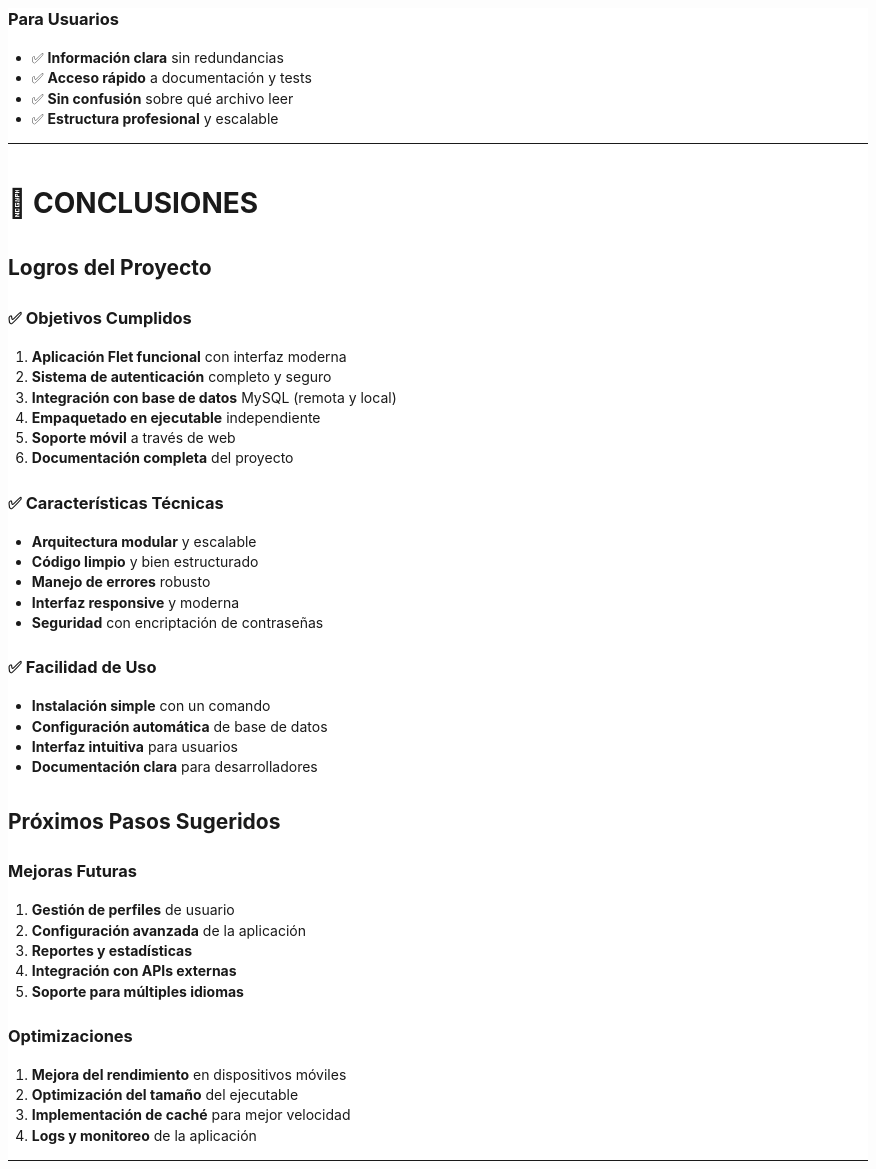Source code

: ### **Para Usuarios**
- ✅ **Información clara** sin redundancias
- ✅ **Acceso rápido** a documentación y tests
- ✅ **Sin confusión** sobre qué archivo leer
- ✅ **Estructura profesional** y escalable

---

# 🎯 CONCLUSIONES

## **Logros del Proyecto**

### **✅ Objetivos Cumplidos**
1. **Aplicación Flet funcional** con interfaz moderna
2. **Sistema de autenticación** completo y seguro
3. **Integración con base de datos** MySQL (remota y local)
4. **Empaquetado en ejecutable** independiente
5. **Soporte móvil** a través de web
6. **Documentación completa** del proyecto

### **✅ Características Técnicas**
- **Arquitectura modular** y escalable
- **Código limpio** y bien estructurado
- **Manejo de errores** robusto
- **Interfaz responsive** y moderna
- **Seguridad** con encriptación de contraseñas

### **✅ Facilidad de Uso**
- **Instalación simple** con un comando
- **Configuración automática** de base de datos
- **Interfaz intuitiva** para usuarios
- **Documentación clara** para desarrolladores

## **Próximos Pasos Sugeridos**

### **Mejoras Futuras**
1. **Gestión de perfiles** de usuario
2. **Configuración avanzada** de la aplicación
3. **Reportes y estadísticas**
4. **Integración con APIs externas**
5. **Soporte para múltiples idiomas**

### **Optimizaciones**
1. **Mejora del rendimiento** en dispositivos móviles
2. **Optimización del tamaño** del ejecutable
3. **Implementación de caché** para mejor velocidad
4. **Logs y monitoreo** de la aplicación

---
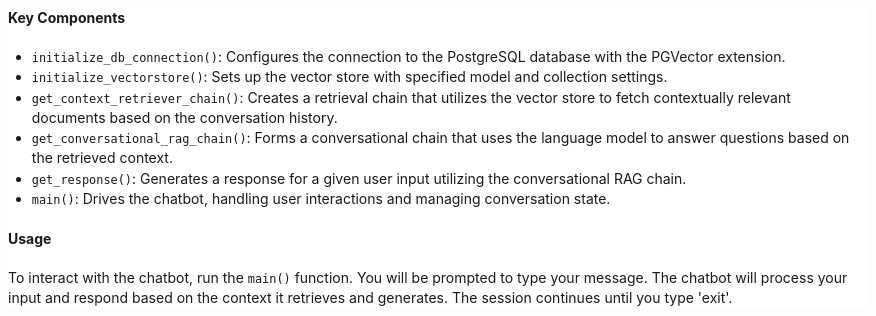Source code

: #### Key Components

- `initialize_db_connection()`: Configures the connection to the PostgreSQL database with the PGVector extension.
- `initialize_vectorstore()`: Sets up the vector store with specified model and collection settings.
- `get_context_retriever_chain()`: Creates a retrieval chain that utilizes the vector store to fetch contextually relevant documents based on the conversation history.
- `get_conversational_rag_chain()`: Forms a conversational chain that uses the language model to answer questions based on the retrieved context.
- `get_response()`: Generates a response for a given user input utilizing the conversational RAG chain.
- `main()`: Drives the chatbot, handling user interactions and managing conversation state.

#### Usage

To interact with the chatbot, run the `main()` function. You will be prompted to type your message. The chatbot will process your input and respond based on the context it retrieves and generates. The session continues until you type 'exit'.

************

PROBLEM STATEMENT>
Please transcribe exactly the lines from the start of the records through the line containing "the conversation history.", leaving the pictures out.

RESPONSE TO THE TASK>
Source code

: ### **Para Usuarios**
- ✅ **Información clara** sin redundancias
- ✅ **Acceso rápido** a documentación y tests
- ✅ **Sin confusión** sobre qué archivo leer
- ✅ **Estructura profesional** y escalable

---

# 🎯 CONCLUSIONES

## **Logros del Proyecto**

### **✅ Objetivos Cumplidos**
1. **Aplicación Flet funcional** con interfaz moderna
2. **Sistema de autenticación** completo y seguro
3. **Integración con base de datos** MySQL (remota y local)
4. **Empaquetado en ejecutable** independiente
5. **Soporte móvil** a través de web
6. **Documentación completa** del proyecto

### **✅ Características Técnicas**
- **Arquitectura modular** y escalable
- **Código limpio** y bien estructurado
- **Manejo de errores** robusto
- **Interfaz responsive** y moderna
- **Seguridad** con encriptación de contraseñas

### **✅ Facilidad de Uso**
- **Instalación simple** con un comando
- **Configuración automática** de base de datos
- **Interfaz intuitiva** para usuarios
- **Documentación clara** para desarrolladores

## **Próximos Pasos Sugeridos**

### **Mejoras Futuras**
1. **Gestión de perfiles** de usuario
2. **Configuración avanzada** de la aplicación
3. **Reportes y estadísticas**
4. **Integración con APIs externas**
5. **Soporte para múltiples idiomas**

### **Optimizaciones**
1. **Mejora del rendimiento** en dispositivos móviles
2. **Optimización del tamaño** del ejecutable
3. **Implementación de caché** para mejor velocidad
4. **Logs y monitoreo** de la aplicación

---
Source code

: #### Key Components

- `initialize_db_connection()`: Configures the connection to the PostgreSQL database with the PGVector extension.
- `initialize_vectorstore()`: Sets up the vector store with specified model and collection settings.
- `get_context_retriever_chain()`: Creates a retrieval chain that utilizes the vector store to fetch contextually relevant documents based on the conversation history.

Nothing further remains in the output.